Teknik anlamda bir dizi sorun yaşanmış olmasına rağmen şenlik, hedeflenen politik düzeyin yakalanması ile önemli bir yerde duruyor.

Anadolu Yakası/İLGP


İzmir: LGP’lerde örgütlenmeye!

Okulların tatile girmesine az bir süre kalırken çalışmalarımızı kararlılıkla sürdürüyoruz.

İzmir’de dersaneye giden arkadaşlarımıza İzmir Liseli Gençlik Platformu Girişimcileri olarak sesimizi ulaştırmak için dersane önlerinde bülten dağıtımı yapmayı kararlaştırdık. İzmir Liseli Gençlik Platformu Girişimi’nin yayını olan “Ticari Eğitime Karşı KATALİZÖR”ün dağıtımına başladık.

Dağıtıma liseli gençlerden yoğun bir ilgi oldu.
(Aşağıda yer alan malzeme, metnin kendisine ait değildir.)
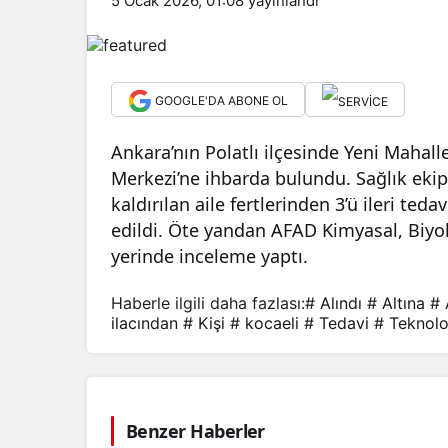
5 Ocak 2026, 01:08
yayınlandı
GOOGLE'DA ABONE OL
Ankara’nın Polatlı ilçesinde Yeni Mahall
Merkezi’ne ihbarda bulundu. Sağlık ekipl
kaldırılan aile fertlerinden 3’ü ileri ted
edildi. Öte yandan AFAD Kimyasal, Biyol
yerinde inceleme yaptı.
Haberle ilgili daha fazlası:
# Alındı
# Altına
# 
ilacından
# Kişi
# kocaeli
# Tedavi
# Teknolo
Benzer Haberler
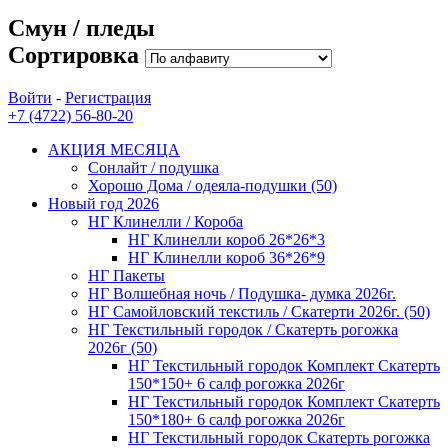
Смун / пледы
Сортировка
Войти
-
Регистрация
+7 (4722) 56-80-20
АКЦИЯ МЕСЯЦА
Сонлайт / подушка
Хорошо Дома / одеяла-подушки (50)
Новый год 2026
НГ Клинелли / Короба
НГ Клинелли короб 26*26*3
НГ Клинелли короб 36*26*9
НГ Пакеты
НГ Волшебная ночь / Подушка- думка 2026г.
НГ Самойловский текстиль / Скатерти 2026г. (50)
НГ Текстильный городок / Скатерть рогожка
2026г (50)
НГ Текстильный городок Комплект Скатерть
150*150+ 6 салф рогожка 2026г
НГ Текстильный городок Комплект Скатерть
150*180+ 6 салф рогожка 2026г
НГ Текстильный городок Скатерть рогожка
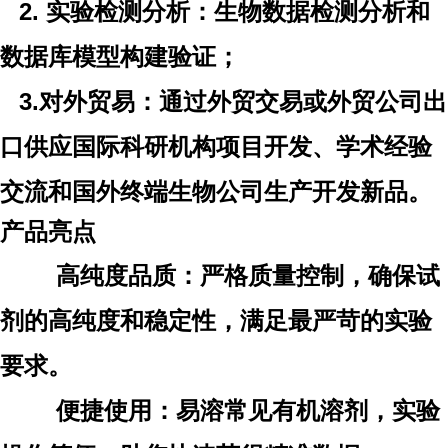
2. 实验检测分析：生物数据检测分析和
数据库模型构建验证；
3.
对外贸易：通过外贸交易或外贸公司出
口供应国际科研机构项目开发、学术经验
交流和国外终端生物公司生产开发新品。
产品亮点
高纯度品质
：严格质量控制，确保试
剂的高纯度和稳定性，满足最严苛的实验
要求。
便捷使用：易溶常见有机溶剂，实验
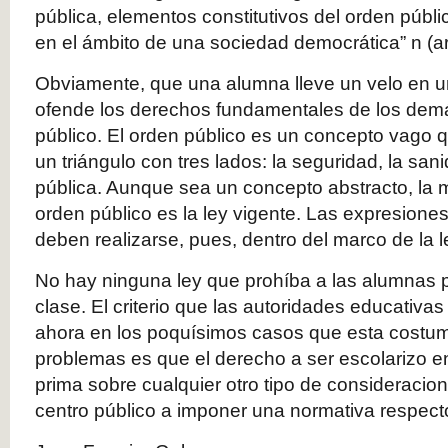
pública, elementos constitutivos del orden públi
en el ámbito de una sociedad democrática” n (art
Obviamente, que una alumna lleve un velo en u
ofende los derechos fundamentales de los demá
público. El orden público es un concepto vago q
un triángulo con tres lados: la seguridad, la san
pública. Aunque sea un concepto abstracto, la 
orden público es la ley vigente. Las expresiones 
deben realizarse, pues, dentro del marco de la l
No hay ninguna ley que prohíba a las alumnas po
clase. El criterio que las autoridades educativ
ahora en los poquísimos casos que esta costu
problemas es que el derecho a ser escolarizo e
prima sobre cualquier otro tipo de consideracio
centro público a imponer una normativa respect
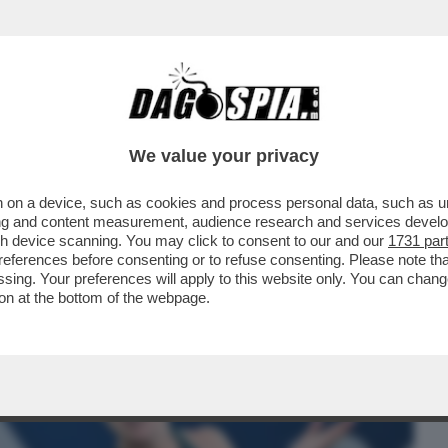
BUSINESS
CAFONAL
CRONACHE
SPORT
DAGO
We value your privacy
 on a device, such as cookies and process personal data, such as uni
 DOPO E’ TORNATA PROTAGONISTA NELLA
ising and content measurement, audience research and services deve
ARE NEL 2017...
gh device scanning. You may click to consent to our and our
1731 par
ferences before consenting or to refuse consenting. Please note th
essing. Your preferences will apply to this website only. You can cha
on at the bottom of the webpage.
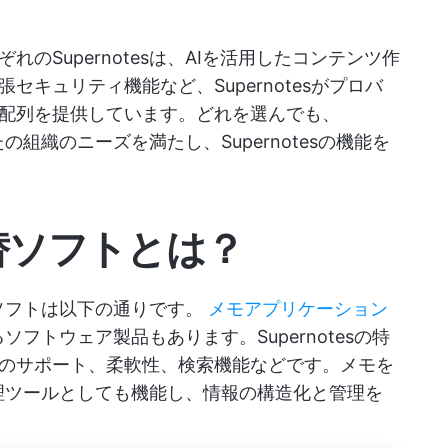
のSupernotesは、AIを活用したコンテンツ作
キュリティ機能など、Supernotesがプロバ
配列を提供しています。どれを選んでも、
たの組織のニーズを満たし、Supernotesの機能を
の代替ソフトとは？
代替ソフトは以下の通りです。
メモアプリケーション
るソフトウェア製品もあります。Supernotesの特
のサポート、柔軟性、検索機能などです。メモを
識整理ツールとしても機能し、情報の構造化と管理を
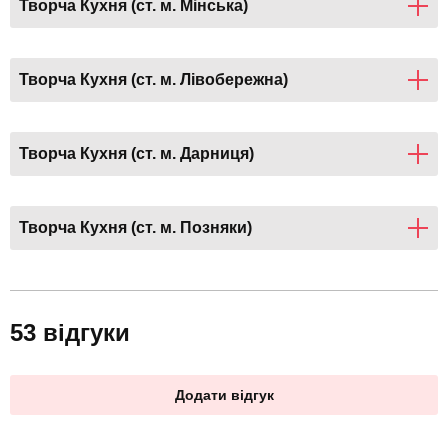
Творча Кухня (ст. м. Мінська)
Творча Кухня (ст. м. Лівобережна)
Творча Кухня (ст. м. Дарниця)
Творча Кухня (ст. м. Позняки)
53 відгуки
Додати відгук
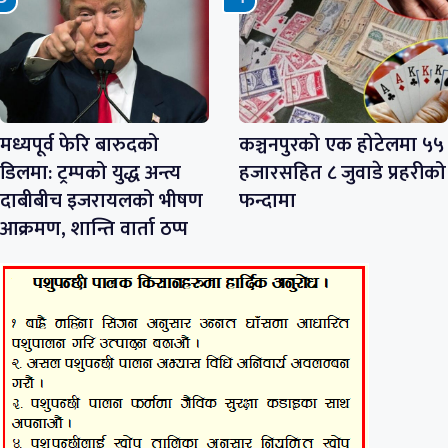
मध्यपूर्व फेरि बारुदको
कञ्चनपुरको एक होटेलमा ५५
डिलमा: ट्रम्पको युद्ध अन्त्य
हजारसहित ८ जुवाडे प्रहरीको
दाबीबीच इजरायलको भीषण
फन्दामा
आक्रमण, शान्ति वार्ता ठप्प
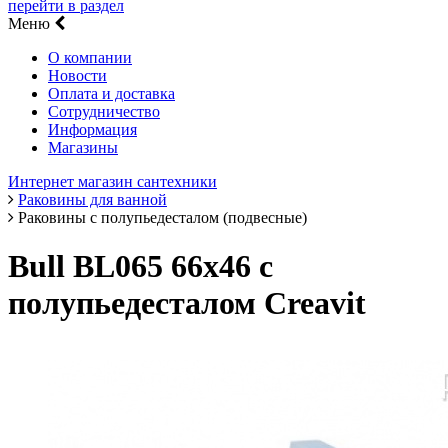
перейти в раздел
Меню
О компании
Новости
Оплата и доставка
Сотрудничество
Информация
Магазины
Интернет магазин сантехники
Раковины для ванной
Раковины с полупьедесталом (подвесные)
Bull BL065 66х46 с
полупьедесталом Creavit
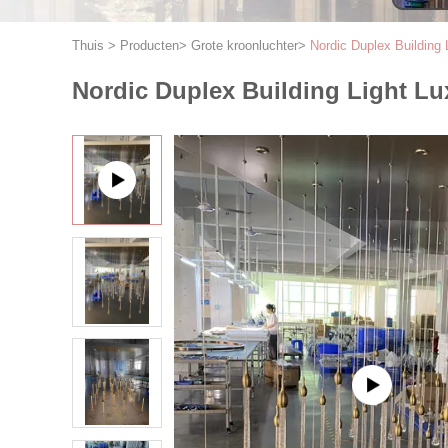
Thuis
>
Producten
>
Grote kroonluchter
>
Nordic Duplex Building 
Nordic Duplex Building Light Lu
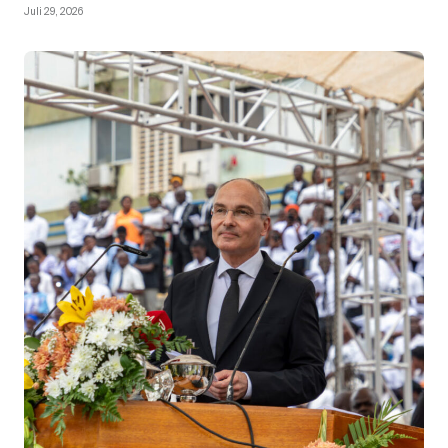
Juli 29, 2026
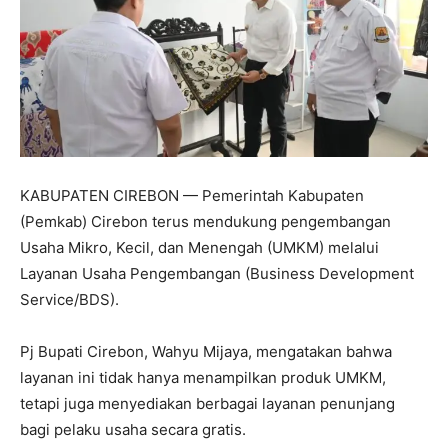
KABUPATEN CIREBON — Pemerintah Kabupaten
(Pemkab) Cirebon terus mendukung pengembangan
Usaha Mikro, Kecil, dan Menengah (UMKM) melalui
Layanan Usaha Pengembangan (Business Development
Service/BDS).
Pj Bupati Cirebon, Wahyu Mijaya, mengatakan bahwa
layanan ini tidak hanya menampilkan produk UMKM,
tetapi juga menyediakan berbagai layanan penunjang
bagi pelaku usaha secara gratis.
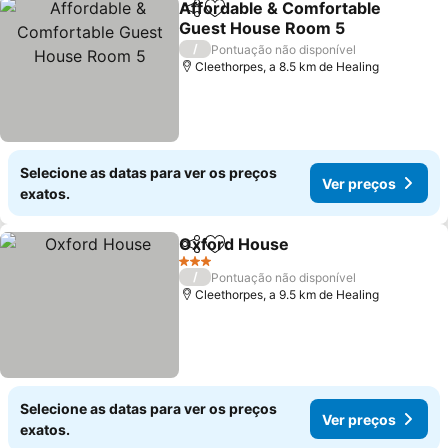
Affordable & Comfortable
Partilhar
Adicionar aos favoritos
Guest House Room 5
/
Pontuação não disponível
Cleethorpes, a 8.5 km de Healing
Selecione as datas para ver os preços
Ver preços
exatos.
Oxford House
Partilhar
Adicionar aos favoritos
3 Estrelas
/
Pontuação não disponível
Cleethorpes, a 9.5 km de Healing
Selecione as datas para ver os preços
Ver preços
exatos.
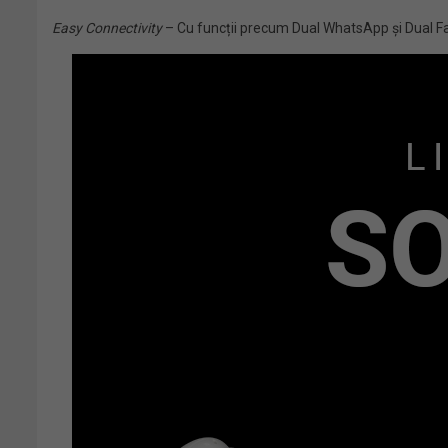
Easy Connectivity
– Cu funcții precum Dual WhatsApp și Dual Fa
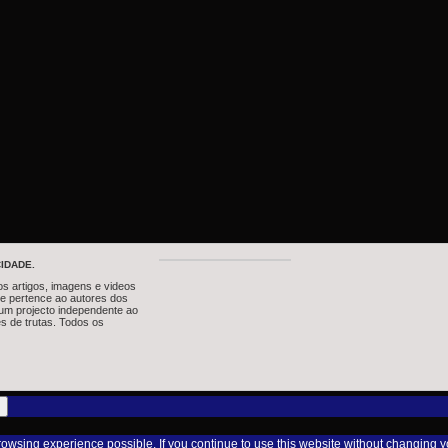
IDADE.
os artigos, imagens e videos
te pertence ao autores dos
um projecto independente ao
s de trutas. Todos os
browsing experience possible. If you continue to use this website without changing y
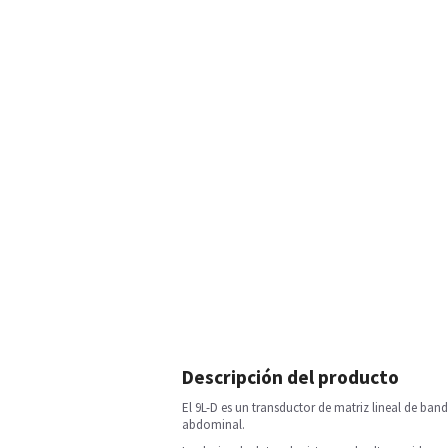
Descripción del producto
El 9L-D es un transductor de matriz lineal de ban
abdominal.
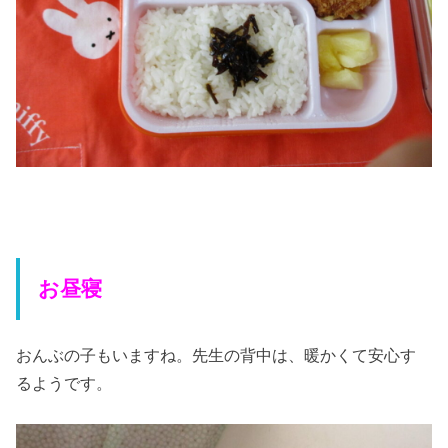
お昼寝
おんぶの子もいますね。先生の背中は、暖かくて安心す
るようです。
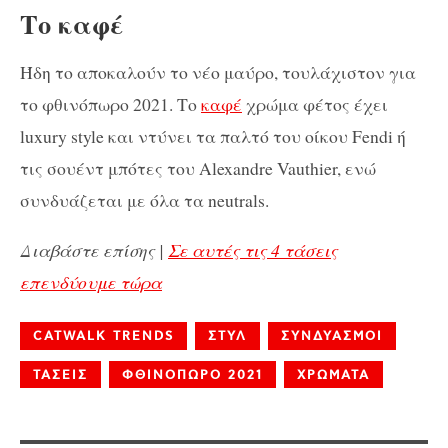
Το καφέ
Ήδη το αποκαλούν το νέο μαύρο, τουλάχιστον για
το φθινόπωρο 2021. Το
καφέ
χρώμα φέτος έχει
luxury style και ντύνει τα παλτό του οίκου Fendi ή
τις σουέντ μπότες του Alexandre Vauthier, ενώ
συνδυάζεται με όλα τα neutrals.
Διαβάστε επίσης |
Σε αυτές τις 4 τάσεις
επενδύουμε τώρα
CATWALK TRENDS
ΣΤΥΛ
ΣΥΝΔΥΑΣΜΟΙ
ΤΑΣΕΙΣ
ΦΘΙΝΟΠΩΡΟ 2021
ΧΡΩΜΑΤΑ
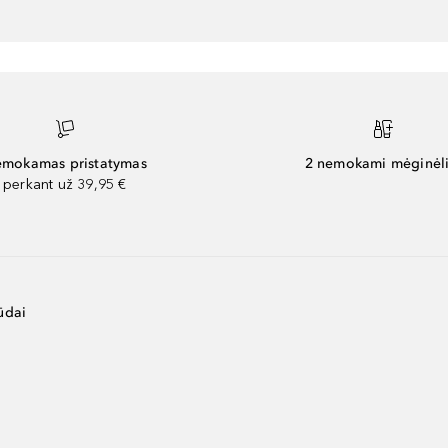
mokamas pristatymas
2 nemokami mėginėli
perkant už 39,95 €
ūdai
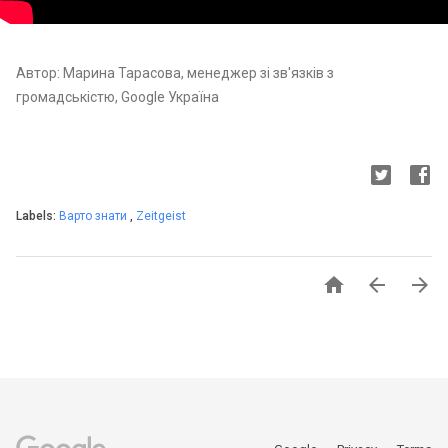
Автор: Марина Тарасова, менеджер зі зв'язків з
громадськістю, Google Україна
Labels:
Варто знати
,
Zeitgeist



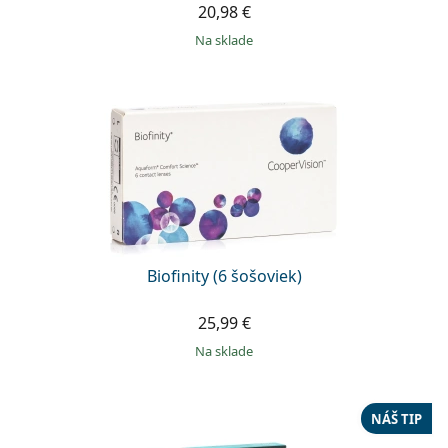
20,98 €
na sklade
Biofinity (6 šošoviek)
25,99 €
na sklade
NÁŠ TIP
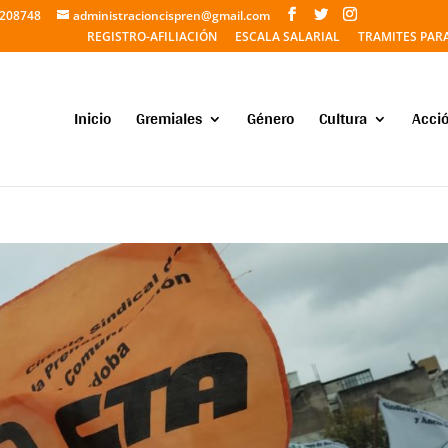
5208748
administracioncispren@gmail.com
REGISTRO-AFILIACIÓN
ESCALA SALARIAL
TRAMITES PAR
Inicio
Gremiales
Género
Cultura
Acció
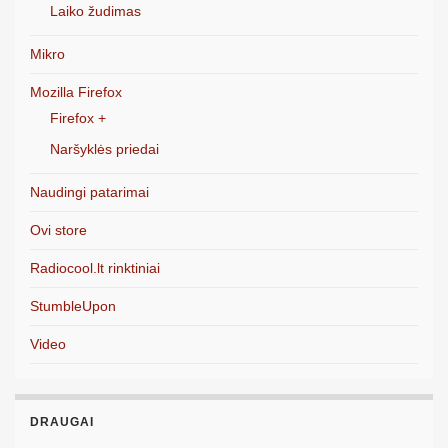
Laiko žudimas
Mikro
Mozilla Firefox
Firefox +
Naršyklės priedai
Naudingi patarimai
Ovi store
Radiocool.lt rinktiniai
StumbleUpon
Video
DRAUGAI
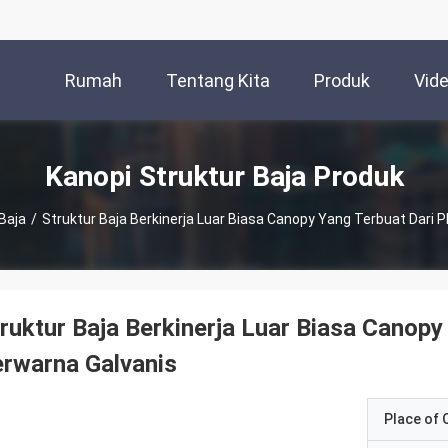
Rumah
Tentang Kita
Produk
Vid
Kanopi Struktur Baja Produk
Baja
/
Struktur Baja Berkinerja Luar Biasa Canopy Yang Terbuat Dari P
ruktur Baja Berkinerja Luar Biasa Canopy
rwarna Galvanis
Place of O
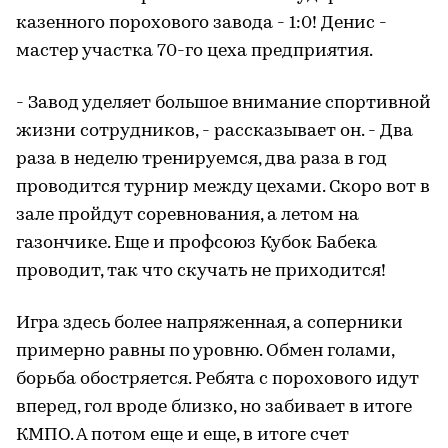
казенного порохового завода - 1:0! Денис -
мастер участка 70-го цеха предприятия.
- Завод уделяет большое внимание спортивной
жизни сотрудников, - рассказывает он. - Два
раза в неделю тренируемся, два раза в год
проводится турнир между цехами. Скоро вот в
зале пройдут соревнования, а летом на
газончике. Еще и профсоюз Кубок Бабека
проводит, так что скучать не приходится!
Игра здесь более напряженная, а соперники
примерно равны по уровню. Обмен голами,
борьба обостряется. Ребята с порохового идут
вперед, гол вроде близко, но забивает в итоге
КМПО. А потом еще и еще, в итоге счет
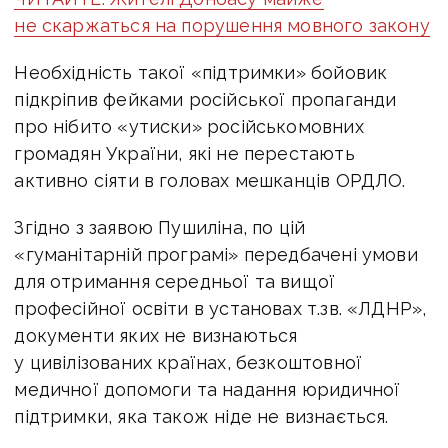
не скаржаться на порушення мовного закону
Необхідність такої «підтримки» бойовик
підкріпив фейками російської пропаганди
про нібито «утиски» російськомовних
громадян України, які не перестають
активно сіяти в головах мешканців ОРДЛО.
Згідно з заявою Пушиліна, по цій
«гуманітарній програмі» передбачені умови
для отримання середньої та вищої
професійної освіти в установах т.зв. «ЛДНР»,
документи яких не визнаються
у цивілізованих країнах, безкоштовної
медичної допомоги та надання юридичної
підтримки, яка також ніде не визнається.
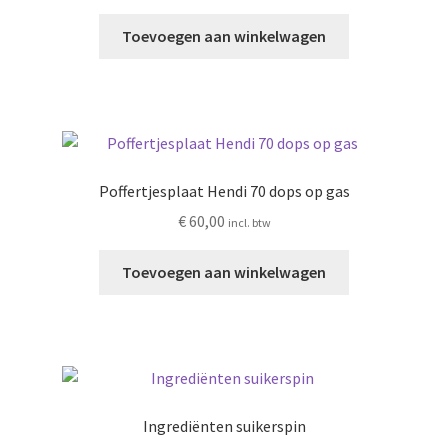
Toevoegen aan winkelwagen
Poffertjesplaat Hendi 70 dops op gas
€
60,00
incl. btw
Toevoegen aan winkelwagen
Ingrediënten suikerspin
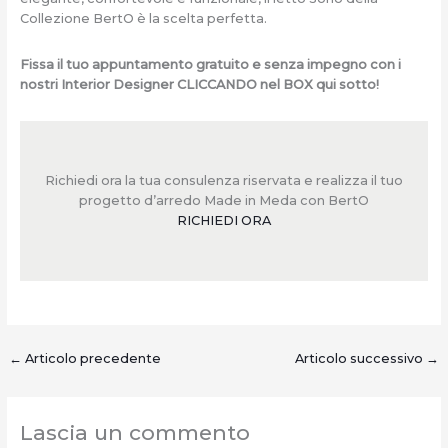
Collezione BertO è la scelta perfetta.
Fissa il tuo appuntamento gratuito e senza impegno con i
nostri Interior Designer CLICCANDO nel BOX qui sotto!
Richiedi ora la tua consulenza riservata e realizza il tuo
progetto d’arredo Made in Meda con BertO
RICHIEDI ORA
←
Articolo precedente
Articolo successivo
→
Lascia un commento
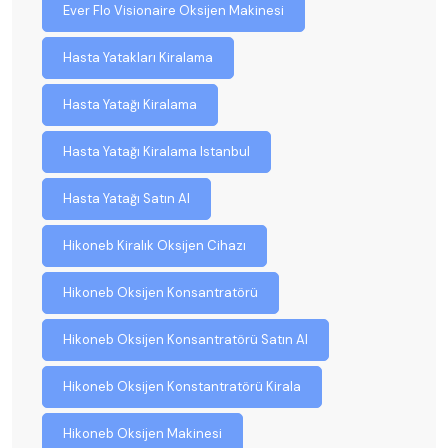
Ever Flo Visionaire Oksijen Makinesi
Hasta Yatakları Kiralama
Hasta Yatağı Kiralama
Hasta Yatağı Kiralama Istanbul
Hasta Yatağı Satın Al
Hikoneb Kiralık Oksijen Cihazı
Hikoneb Oksijen Konsantratörü
Hikoneb Oksijen Konsantratörü Satın Al
Hikoneb Oksijen Konstantratörü Kirala
Hikoneb Oksijen Makinesi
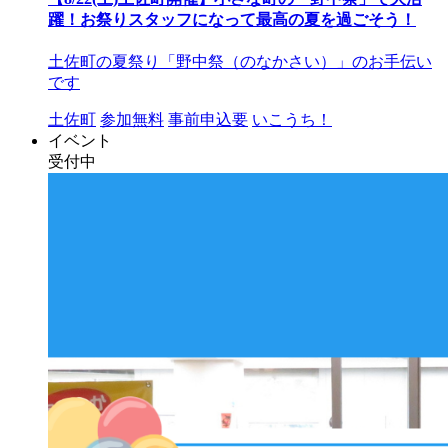
躍！お祭りスタッフになって最高の夏を過ごそう！
土佐町の夏祭り「野中祭（のなかさい）」のお手伝い
です
土佐町
参加無料
事前申込要
いこうち！
イベント
受付中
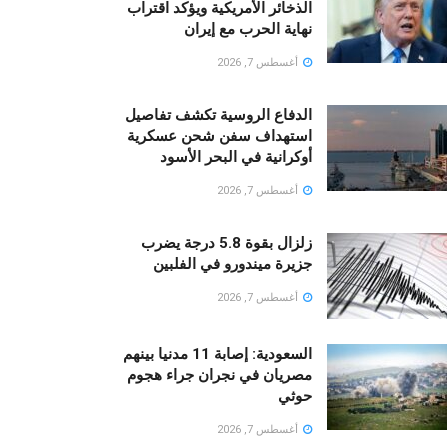
الذخائر الأمريكية ويؤكد اقتراب
نهاية الحرب مع إيران
أغسطس 7, 2026
الدفاع الروسية تكشف تفاصيل
استهداف سفن شحن عسكرية
أوكرانية في البحر الأسود
أغسطس 7, 2026
زلزال بقوة 5.8 درجة يضرب
جزيرة ميندورو في الفلبين
أغسطس 7, 2026
السعودية: إصابة 11 مدنيا بينهم
مصريان في نجران جراء هجوم
حوثي
أغسطس 7, 2026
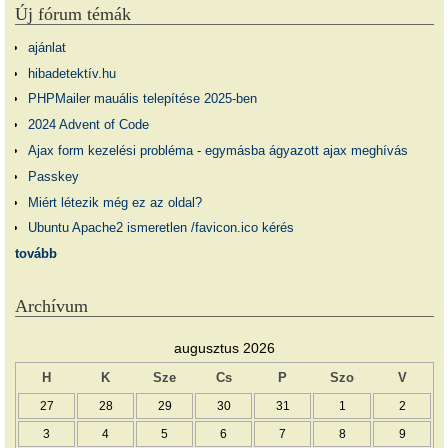
Új fórum témák
ajánlat
hibadetektív.hu
PHPMailer mauális telepítése 2025-ben
2024 Advent of Code
Ajax form kezelési probléma - egymásba ágyazott ajax meghívás
Passkey
Miért létezik még ez az oldal?
Ubuntu Apache2 ismeretlen /favicon.ico kérés
tovább
Archívum
augusztus 2026
H
K
Sze
Cs
P
Szo
V
27
28
29
30
31
1
2
3
4
5
6
7
8
9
Dersanelere yönelik ilk defa böyle bir faaliyetin örgütlenmesi, ticari eğitimin en somut yaşandığı bu kurumlarda okuyan liselilere gerçekleri anlatmak bakımından iyi bir propaganda imkanı sağladı. Önümüzdeki günlerde ara tatilin başlamasıyla birlikte çalışmamızı dersanelere taşıyarak dersane gençliğini de mücadeleye çağıracağız.

Ayrıca Katalizör’ün 2. sayısının çıkarılması için hazırlıklarımızı sürüyor. Birçok lise ve dersaneden toplanan yazılarla yepyeni ve daha etkili bir sayıyla liselilerin sesi-soluğu olacağız.

Bu hafta içinde Liseli Gençlik Platformu Girişimcileri olarak bir aktivist toplantısı gerçekleştireceğiz. Buradan aldığımız güçle, liseli gençliğin ticari eğitime karşı bir mevzisi olacak platformumuzun kuruluşuna odaklanarak çalışmalarımızı hızlandıracağız.